Adkins, also an EMS field training officer, and Will Cannon, a crew chief, took first place in the Carolinas competition, scoring higher points during a mock airplane crash than any of the other 12 teams that competed. It was the first time Cabarrus County paramedics participated in the event.

Penninger, 38, said he felt the same kind of responsibility during the mock situations as he has during the real emergencies he's treated over his 11-year career. It's a responsibility that has always weighed heavily on him.

"You have to be the sole caretaker of these people, strangers you've never met, and you have to make decisions for them," he said.

Stress from that kind of accountability often burns paramedics out around their fifth year in the career. Both he and Adkins have found ways to push past the that pitfall.

"You learn to find outlets for yourself, and walk away for a couple of shifts, and come back," said Adkins.

The camaraderie helps.

During mornings in the station break room, just off the bustling main hallway, coffee drips continuously, pot after pot.
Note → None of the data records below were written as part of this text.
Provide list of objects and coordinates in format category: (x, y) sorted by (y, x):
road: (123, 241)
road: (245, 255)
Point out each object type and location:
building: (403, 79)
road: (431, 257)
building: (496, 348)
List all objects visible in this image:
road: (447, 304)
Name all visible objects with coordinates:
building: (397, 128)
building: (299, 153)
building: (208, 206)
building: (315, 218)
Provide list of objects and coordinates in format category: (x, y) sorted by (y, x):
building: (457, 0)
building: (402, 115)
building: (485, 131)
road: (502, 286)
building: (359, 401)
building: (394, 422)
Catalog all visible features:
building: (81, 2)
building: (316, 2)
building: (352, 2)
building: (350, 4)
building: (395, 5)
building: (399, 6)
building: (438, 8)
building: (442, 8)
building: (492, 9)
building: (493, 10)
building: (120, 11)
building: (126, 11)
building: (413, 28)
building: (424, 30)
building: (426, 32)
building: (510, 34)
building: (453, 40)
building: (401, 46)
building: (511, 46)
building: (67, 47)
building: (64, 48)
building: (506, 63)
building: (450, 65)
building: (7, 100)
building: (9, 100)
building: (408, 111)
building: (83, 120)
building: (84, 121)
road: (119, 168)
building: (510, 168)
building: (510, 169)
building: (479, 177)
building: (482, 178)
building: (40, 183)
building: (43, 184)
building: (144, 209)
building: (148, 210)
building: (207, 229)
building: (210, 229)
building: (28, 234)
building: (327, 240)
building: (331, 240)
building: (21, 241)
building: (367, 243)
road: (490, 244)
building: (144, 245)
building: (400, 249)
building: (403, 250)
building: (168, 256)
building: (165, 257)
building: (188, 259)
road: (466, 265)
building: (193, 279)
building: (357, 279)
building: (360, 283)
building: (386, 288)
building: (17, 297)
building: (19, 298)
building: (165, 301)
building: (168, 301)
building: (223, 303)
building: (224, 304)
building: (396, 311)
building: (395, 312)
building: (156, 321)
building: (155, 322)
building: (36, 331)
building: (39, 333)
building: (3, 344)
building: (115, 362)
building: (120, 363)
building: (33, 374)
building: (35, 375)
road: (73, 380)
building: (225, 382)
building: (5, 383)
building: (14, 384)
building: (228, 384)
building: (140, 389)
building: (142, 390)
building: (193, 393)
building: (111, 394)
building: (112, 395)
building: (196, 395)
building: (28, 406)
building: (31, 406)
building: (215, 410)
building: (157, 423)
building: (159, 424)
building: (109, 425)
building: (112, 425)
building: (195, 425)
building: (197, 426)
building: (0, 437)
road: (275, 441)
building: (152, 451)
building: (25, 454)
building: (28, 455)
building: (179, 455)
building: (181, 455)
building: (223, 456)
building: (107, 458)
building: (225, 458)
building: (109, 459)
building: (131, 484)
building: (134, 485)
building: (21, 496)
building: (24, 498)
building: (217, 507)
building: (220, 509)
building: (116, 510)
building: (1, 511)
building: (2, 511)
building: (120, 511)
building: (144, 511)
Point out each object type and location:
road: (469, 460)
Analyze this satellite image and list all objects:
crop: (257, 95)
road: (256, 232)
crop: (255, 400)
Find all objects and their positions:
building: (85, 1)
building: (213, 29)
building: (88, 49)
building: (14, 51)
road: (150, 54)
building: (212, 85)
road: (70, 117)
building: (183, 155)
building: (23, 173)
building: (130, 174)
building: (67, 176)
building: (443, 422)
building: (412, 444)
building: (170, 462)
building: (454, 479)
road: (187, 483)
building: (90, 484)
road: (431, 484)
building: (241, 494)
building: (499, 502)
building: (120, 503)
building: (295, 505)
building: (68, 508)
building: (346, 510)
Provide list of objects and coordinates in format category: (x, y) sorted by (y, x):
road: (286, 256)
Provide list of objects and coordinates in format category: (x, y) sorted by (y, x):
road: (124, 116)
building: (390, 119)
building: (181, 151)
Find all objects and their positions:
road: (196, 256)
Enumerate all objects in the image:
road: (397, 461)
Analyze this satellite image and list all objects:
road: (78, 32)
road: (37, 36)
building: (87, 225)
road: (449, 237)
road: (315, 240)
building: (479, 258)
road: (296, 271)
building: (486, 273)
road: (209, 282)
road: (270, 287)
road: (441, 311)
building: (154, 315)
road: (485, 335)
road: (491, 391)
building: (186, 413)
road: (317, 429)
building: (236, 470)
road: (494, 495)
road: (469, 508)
As Adkins sliced and sectioned a grapefruit at the table, colleagues walked in and out to fill their coffee cups.

With the same sense of responsibility as replacing an IV bag before it runs too low, someone always steps in to brew another pot before the last one runs dry, never interrupting its flow.

"It really is a team-oriented profession," said Adkins. "I always joke God gave me a job with a partner for a reason, because they can pick up where my brain forgets."